Her aunt was fully dressed in her usual dark blue dress and sensible shoes. The prayer bonnet looked a bit askew, but her features were composed as she tucked a hanky up her sleeve. “We should probably go down. Everyone will be arriving.”
Hannah nodded and fol
lowed her aunt downstairs. Buggies were beginning to pull into the drive, dozens of them. Men hauled in backless benches and lined them up around the living and dining rooms and the kitchen. Women carried covered dishes for after the burial.
Her back erect, Aunt Nora accepted their handshakes and thoughtful words.
An hour later, they were all assembled. Hannah followed her aunt to the dining room and sat on the bench beside her. Moe’s coffin was a plain pine box. The split top was hinged, and the upper portion of it had been folded back to reveal Moe’s face. Hannah clasped her hands together as the usher seated people on the benches. She barely noticed Sarah and the girls come in. Luca would grieve that he ’d missed the funeral. He likely didn’t even know yet. He had no phone with him.

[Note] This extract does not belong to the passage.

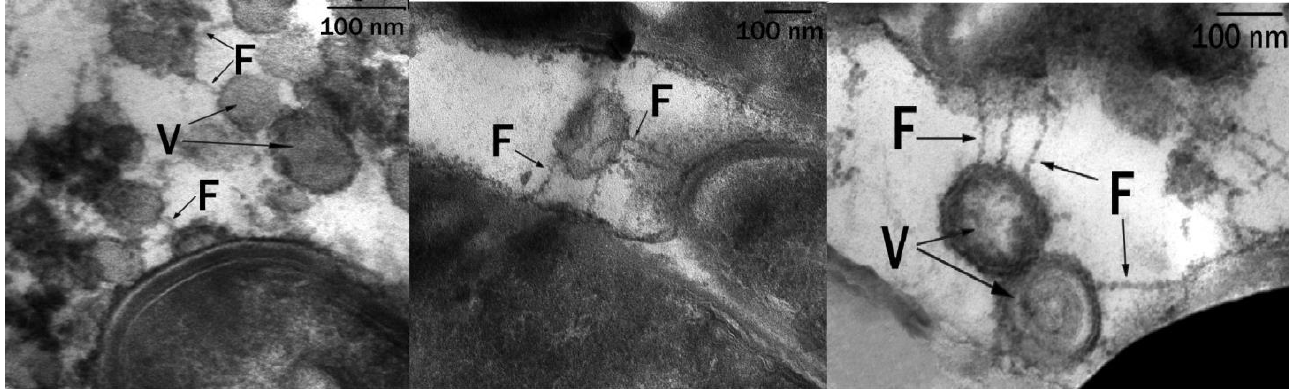
Figure 5. Ultrathin sections of R. erythropolis S67 cells (cultivation conditions: solid hexadecane, 10 °C, 6 days): Vesicles (V) are visible, surrounded by a shell of electron-dense layers, connected to bacterial cells by electron-dense fibers (F); 100 nm scale.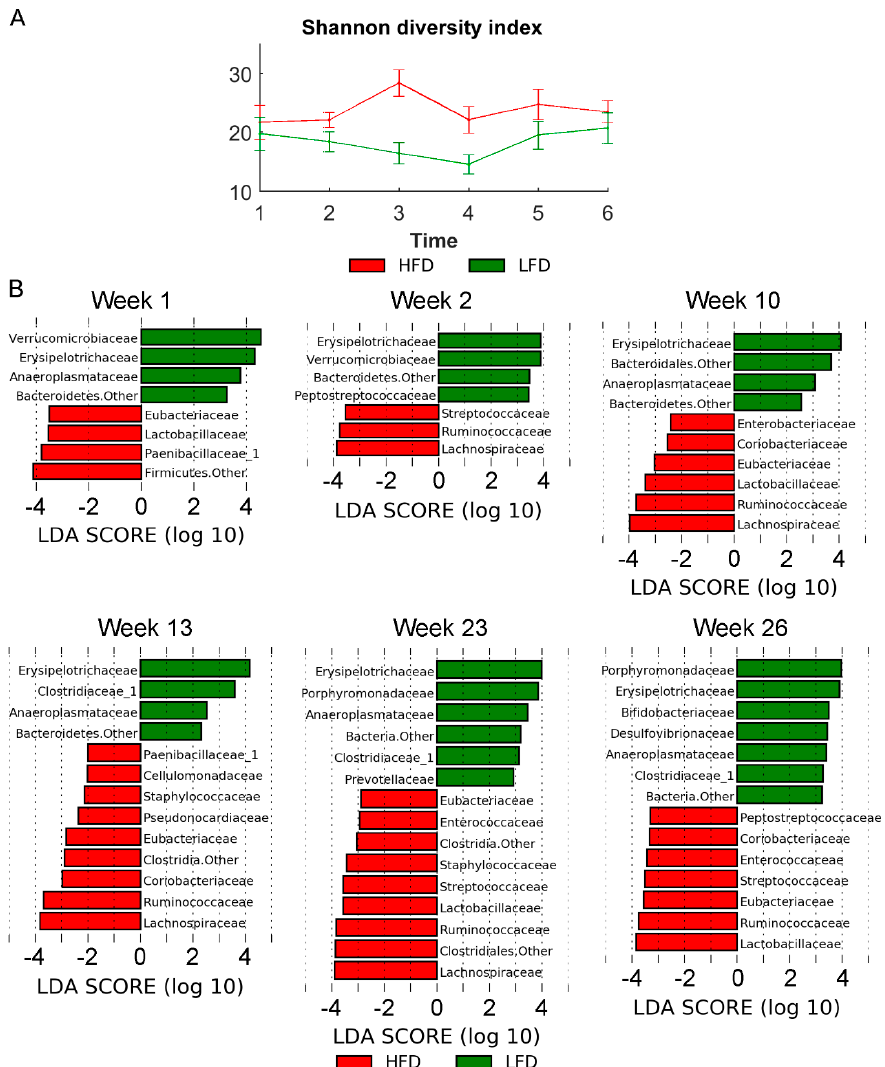
Figure 5. ( A ) α -diversity (Shannon diversity index). ( B ) Histograms showing the log-transformed Linear discriminant analysis (LDA) scores computed with Linear discriminant analysis effect size (LEfSe) for significantly different bacterial taxa between diet groups at the different sampling time points. A positive LDA score indicates enrichment in LFD, whereas a negative LDA score indicates enrichment in HFD. The LDA score indicates the effect size and ranking of each bacterial taxon. Statistical significance was evaluated using the Kruskal–Wallis test (alpha < 0.05) and a log-transformed LDA score with a threshold of 2.0. Error bars indicate the standard deviation of biological replicates ( n = 10). Abbreviations: LFD, low-fat diet; HFD, High-fat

Asia sat on the bench behind Hannah and her aunt. Hannah turned around and whispered to Asia that they would sit through a regular church service, not a real funeral as the Englisch knew it. The bishop removed his hat, and in unison, the other men in the line of ministers removed theirs, as did all the men in the house. The bishop began to speak, an exhortation from the Old Testament. Preparation for death was the main theme of the sermon, and that theme was continued thirty minutes later by the second minister. When he was done, the minister read Moe ’s obituary in German, then dismissed the men to prepare for the viewing.
In spite of the number of people attending, the rearrangement went forward in near silence. The house emptied of mourners, and the men carried the coffin to the entry. Friends and neighbors filed past Moe to say their goodbyes. Several people nodded to Nora and murmured condolences as they left to get in their buggies and go to the graveyard.
Hannah whispered to Asia that she wanted to go to the grave site in a buggy. Slipping away from the crowd, she hurried to the barn and hitched up a spry black horse to Moe ’s single-seater. She waited until the last of the buggies pulled out, then fell into the line behind them.
She needed to be alone to think. Life had come at her too fast in the past week, and with it, memories of her earlier life in this place. Was it as idyllic as she remembered? She believed it was, and she mourned the loss of her innocence.